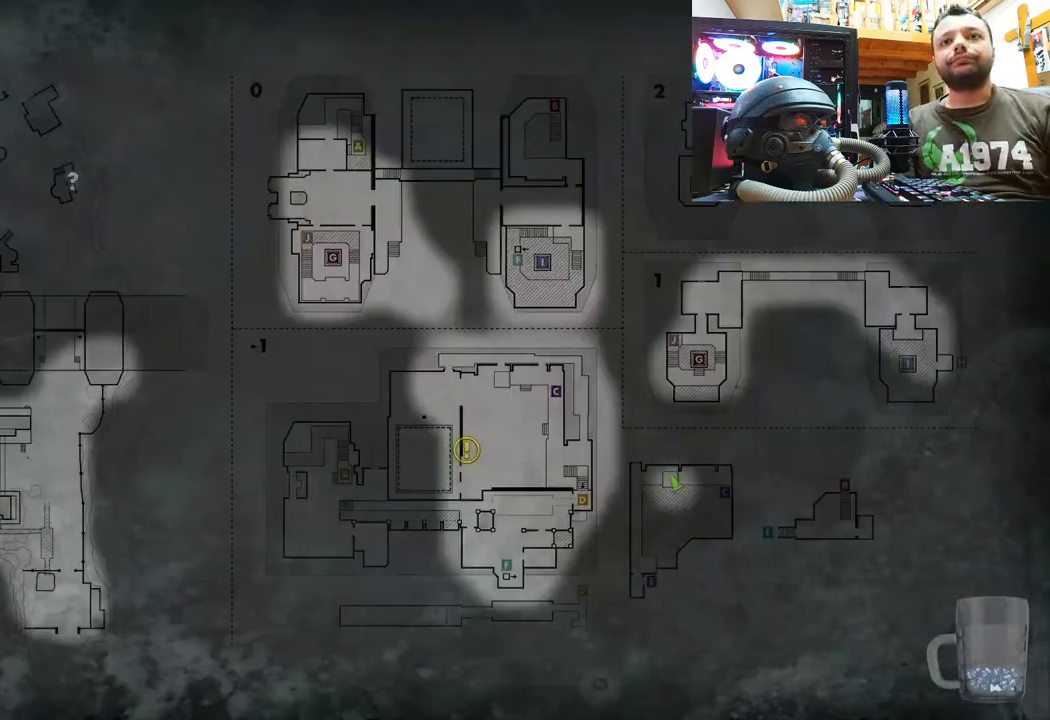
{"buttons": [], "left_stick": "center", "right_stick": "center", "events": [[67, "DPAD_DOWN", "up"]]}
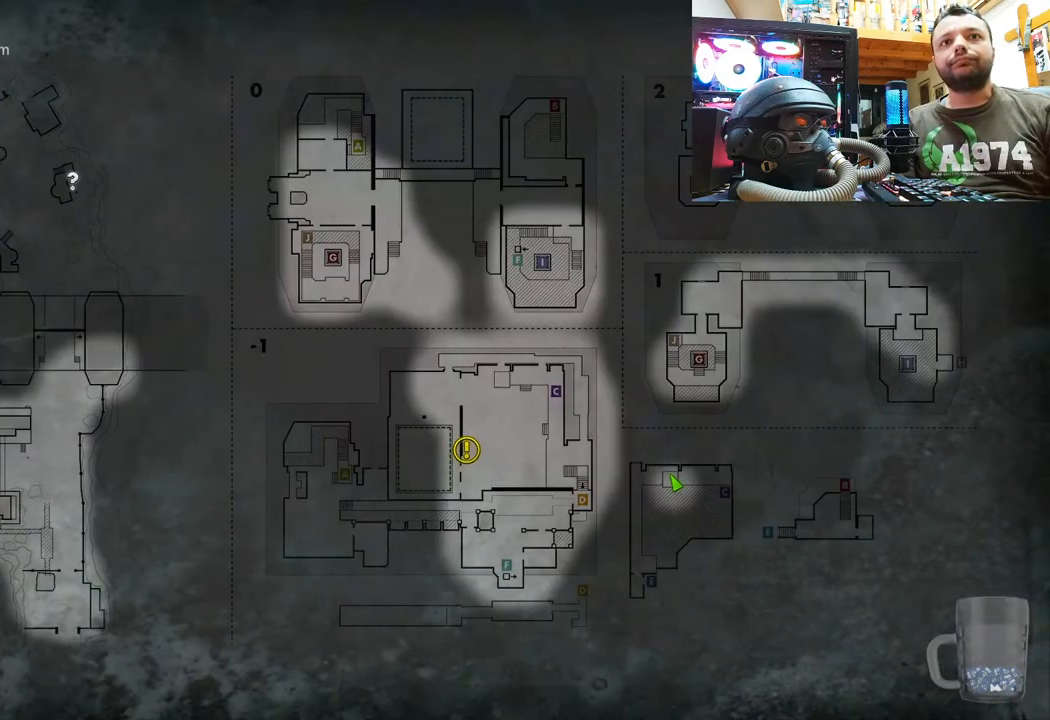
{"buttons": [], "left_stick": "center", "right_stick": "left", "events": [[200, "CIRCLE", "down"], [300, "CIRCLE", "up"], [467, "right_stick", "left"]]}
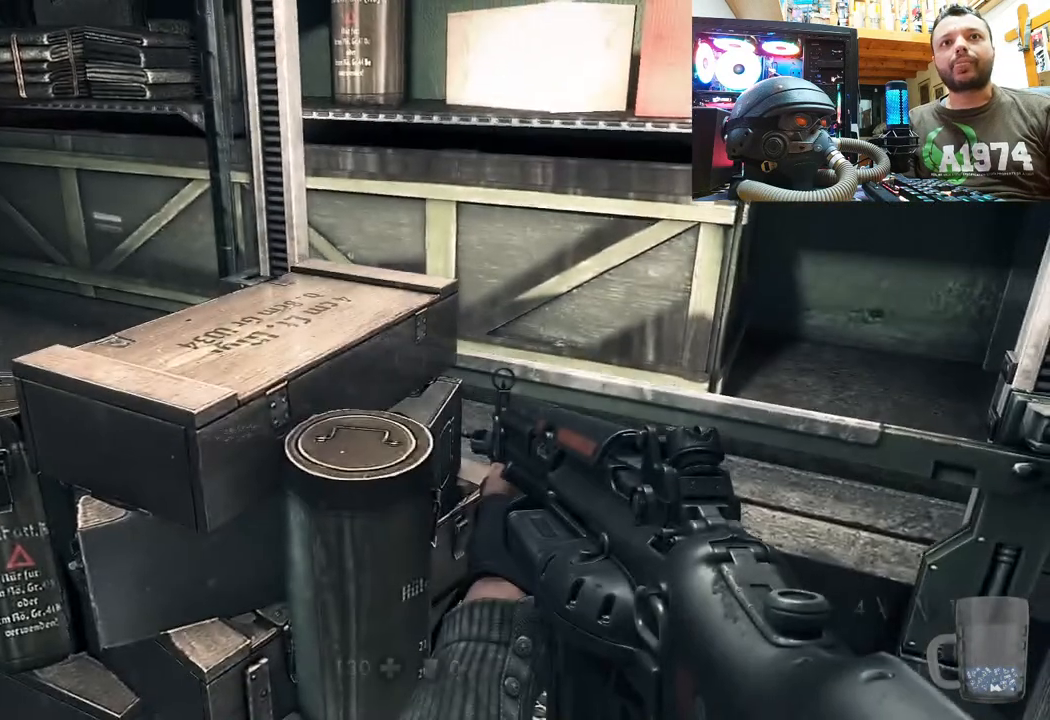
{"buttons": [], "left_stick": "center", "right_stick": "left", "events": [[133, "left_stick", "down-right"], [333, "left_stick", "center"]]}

How to complete this task: Hand back every line of the material, exactly, without the pictures.

Output below:
{"buttons": [], "left_stick": "center", "right_stick": "center", "events": [[67, "DPAD_DOWN", "up"]]}
{"buttons": [], "left_stick": "center", "right_stick": "left", "events": [[200, "CIRCLE", "down"], [300, "CIRCLE", "up"], [467, "right_stick", "left"]]}
{"buttons": [], "left_stick": "center", "right_stick": "left", "events": [[133, "left_stick", "down-right"], [333, "left_stick", "center"]]}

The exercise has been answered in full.